The end reult should have a table with the mock data added

SELECT * FROM stocks
 id | sym  | market |    name    |  cap
----+------+--------+------------+--------
  1 | AAPL | NASDAQ | Apple Inc. | $2.47T
  2 | MSFT | NASDAQ | Microsoft  | $2.32T

For next steps, see the guide on issuing a PostgreSQL query from the Stream Processor, continue to the querying guide.

Data examples

Another example using car sample data follows:

CREATE TABLE cars (id int, Name varchar(250), "Miles_per_Gallon" smallint, "Cylinders" smallint, "Displacement" smallint, "Horsepower" smallint, "Weight_in_lbs" smallint NOT NULL, "Acceleration" smallint, "Year" date NOT NULL, "Origin" character varying(60));
INSERT INTO cars VALUES (1, 'chevrolet chevelle malibu', 18, 8, 307, 130, 3504, 12, '1970-01-01', 'USA');
INSERT INTO cars VALUES (2, 'volkswagen 1131 deluxe sedan', 26, 4, 97, 46, 1835, 21, '1970-01-01', 'Europe');

The final table data should be as follows:

SELECT * FROM cars
id |             name             | Miles_per_Gallon | Cylinders | Displacement | Horsepower | Weight_in_lbs | Acceleration |    Year    | Origin
----+------------------------------+------------------+-----------+--------------+------------+---------------+--------------+------------+--------
  1 | chevrolet chevelle malibu    |               18 |         8 |          307 |        130 |          3504 |           12 | 1970-01-01 | USA
  2 | volkswagen 1131 deluxe sedan |               26 |         4 |           97 |         46 |          1835 |           21 | 1970-01-01 | Europe

PostgreSQL queries

This section provides an overview of integrating the Stream Processor with a PostgreSQL database.

Mock Database Setup

This example uses a mock database which can be setup by following the PostgreSQL setup guide

The Stream Processor provides a reader interface for issuing queries on a PostgreSQL database. The PostgreSQL Reader API can be used as a data source in a pipeline.

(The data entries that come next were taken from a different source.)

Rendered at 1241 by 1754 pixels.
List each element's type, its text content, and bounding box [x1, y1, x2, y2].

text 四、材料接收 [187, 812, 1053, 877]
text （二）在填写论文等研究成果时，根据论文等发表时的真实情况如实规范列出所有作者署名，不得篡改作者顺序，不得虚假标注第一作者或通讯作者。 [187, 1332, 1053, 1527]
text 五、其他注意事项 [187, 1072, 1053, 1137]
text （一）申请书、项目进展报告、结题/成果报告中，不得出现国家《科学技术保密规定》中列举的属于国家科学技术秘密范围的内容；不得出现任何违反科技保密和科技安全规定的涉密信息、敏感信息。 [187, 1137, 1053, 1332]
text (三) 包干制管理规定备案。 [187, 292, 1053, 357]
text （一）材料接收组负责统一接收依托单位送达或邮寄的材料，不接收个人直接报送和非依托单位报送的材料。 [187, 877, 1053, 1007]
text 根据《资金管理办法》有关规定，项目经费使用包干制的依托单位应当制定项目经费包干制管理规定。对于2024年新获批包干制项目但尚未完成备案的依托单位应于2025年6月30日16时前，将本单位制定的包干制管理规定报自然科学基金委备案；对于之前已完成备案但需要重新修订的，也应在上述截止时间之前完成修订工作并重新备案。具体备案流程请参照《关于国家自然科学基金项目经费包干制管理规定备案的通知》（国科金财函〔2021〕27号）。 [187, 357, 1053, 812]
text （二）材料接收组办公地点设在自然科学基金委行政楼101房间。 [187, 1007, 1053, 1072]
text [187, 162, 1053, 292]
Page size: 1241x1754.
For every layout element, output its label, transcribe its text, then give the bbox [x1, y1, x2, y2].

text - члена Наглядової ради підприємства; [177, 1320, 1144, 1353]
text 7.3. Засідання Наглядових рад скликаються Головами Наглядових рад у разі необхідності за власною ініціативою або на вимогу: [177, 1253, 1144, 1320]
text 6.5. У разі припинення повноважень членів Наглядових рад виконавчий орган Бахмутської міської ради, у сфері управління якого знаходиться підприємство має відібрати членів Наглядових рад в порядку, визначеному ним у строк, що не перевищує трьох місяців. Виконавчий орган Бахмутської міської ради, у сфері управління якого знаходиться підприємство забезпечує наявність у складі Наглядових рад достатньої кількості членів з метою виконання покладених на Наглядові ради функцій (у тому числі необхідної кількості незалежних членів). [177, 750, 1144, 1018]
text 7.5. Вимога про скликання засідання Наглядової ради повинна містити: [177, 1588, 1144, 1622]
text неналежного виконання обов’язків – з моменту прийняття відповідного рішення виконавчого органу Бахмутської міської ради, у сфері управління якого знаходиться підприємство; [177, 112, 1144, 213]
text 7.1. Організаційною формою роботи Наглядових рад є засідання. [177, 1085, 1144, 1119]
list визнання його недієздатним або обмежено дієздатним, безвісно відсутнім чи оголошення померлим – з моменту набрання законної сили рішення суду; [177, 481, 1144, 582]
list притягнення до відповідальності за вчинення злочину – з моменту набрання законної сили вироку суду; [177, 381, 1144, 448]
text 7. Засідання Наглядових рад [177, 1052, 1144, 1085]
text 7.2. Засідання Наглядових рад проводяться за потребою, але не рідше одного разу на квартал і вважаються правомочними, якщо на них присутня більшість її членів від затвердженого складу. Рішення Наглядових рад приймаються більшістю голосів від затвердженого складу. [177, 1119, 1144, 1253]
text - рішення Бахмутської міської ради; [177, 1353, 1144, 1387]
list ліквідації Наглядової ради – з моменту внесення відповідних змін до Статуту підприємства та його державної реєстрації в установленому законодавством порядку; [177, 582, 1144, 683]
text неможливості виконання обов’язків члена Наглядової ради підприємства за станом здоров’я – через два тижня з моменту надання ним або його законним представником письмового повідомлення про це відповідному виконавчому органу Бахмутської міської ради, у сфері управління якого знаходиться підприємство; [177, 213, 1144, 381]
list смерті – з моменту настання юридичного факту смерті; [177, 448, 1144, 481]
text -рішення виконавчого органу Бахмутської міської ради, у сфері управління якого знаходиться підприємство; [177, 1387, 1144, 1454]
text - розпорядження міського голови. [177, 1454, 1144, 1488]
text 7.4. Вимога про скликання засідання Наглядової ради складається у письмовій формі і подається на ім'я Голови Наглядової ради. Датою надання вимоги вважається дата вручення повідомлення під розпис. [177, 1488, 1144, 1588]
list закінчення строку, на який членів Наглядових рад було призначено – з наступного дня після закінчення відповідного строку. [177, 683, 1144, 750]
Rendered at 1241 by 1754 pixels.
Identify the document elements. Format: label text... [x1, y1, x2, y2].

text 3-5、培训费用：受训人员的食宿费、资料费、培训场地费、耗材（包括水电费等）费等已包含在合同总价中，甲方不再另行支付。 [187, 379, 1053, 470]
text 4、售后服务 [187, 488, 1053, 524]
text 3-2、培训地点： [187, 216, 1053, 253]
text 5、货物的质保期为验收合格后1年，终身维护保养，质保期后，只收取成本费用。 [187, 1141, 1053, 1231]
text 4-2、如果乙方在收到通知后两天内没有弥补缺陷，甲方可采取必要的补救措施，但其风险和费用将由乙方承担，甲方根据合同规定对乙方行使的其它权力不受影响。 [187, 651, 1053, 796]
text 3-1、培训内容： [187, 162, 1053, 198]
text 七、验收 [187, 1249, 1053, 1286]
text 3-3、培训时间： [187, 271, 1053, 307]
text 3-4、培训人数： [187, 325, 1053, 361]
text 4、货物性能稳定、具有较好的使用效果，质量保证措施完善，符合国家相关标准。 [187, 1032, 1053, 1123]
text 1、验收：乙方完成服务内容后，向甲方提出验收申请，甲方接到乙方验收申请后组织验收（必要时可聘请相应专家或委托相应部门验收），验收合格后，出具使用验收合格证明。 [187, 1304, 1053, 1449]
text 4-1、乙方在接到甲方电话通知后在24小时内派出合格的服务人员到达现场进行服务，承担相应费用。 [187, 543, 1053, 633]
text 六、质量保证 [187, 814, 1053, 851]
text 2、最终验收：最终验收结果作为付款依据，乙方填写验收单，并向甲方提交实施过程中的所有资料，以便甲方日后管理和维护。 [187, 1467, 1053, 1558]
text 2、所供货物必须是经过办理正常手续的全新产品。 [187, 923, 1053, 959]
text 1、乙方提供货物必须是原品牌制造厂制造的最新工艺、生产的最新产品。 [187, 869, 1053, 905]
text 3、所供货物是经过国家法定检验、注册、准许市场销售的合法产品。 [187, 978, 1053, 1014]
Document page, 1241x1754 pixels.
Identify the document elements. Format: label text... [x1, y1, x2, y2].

The following spec.q will run a select query against a "finance" database and write it to the console. The details of the database will be configured during deployment.

.qsp.run
    .qsp.read.fromPostgres["SELECT * FROM stocks"; "finance"]
    .qsp.write.toConsole[]

Deployment prerequisite

The example below requires a PostgreSQL database to be running in the cluster as setupm in the Kubernetes section of this tutorial.

jobname=$(curl -X POST http://localhost:5000/pipeline/create -d \
    "$(jq -n  --arg spec "$(cat spec.q)" --arg pass "$PGPASSWORD" \
    '{
        name     : "psql",
        type     : "spec",
        config   : { content: $spec },
        settings : { minWorkers: "1", maxWorkers: "10" },
        env      : {
            KXI_SP_POSTGRES_SERVER   : "postgresql",
            KXI_SP_POSTGRES_PORT     : "5432",
            KXI_SP_POSTGRES_DATABASE : "finance",
            KXI_SP_POSTGRES_USERNAME : "postgres",
            KXI_SP_POSTGRES_PASSWORD : $pass
        }
    }' | jq -asR .)" | jq -r .id)

Once deployed, check the console output of the deployed spwork pod to see the result of the query.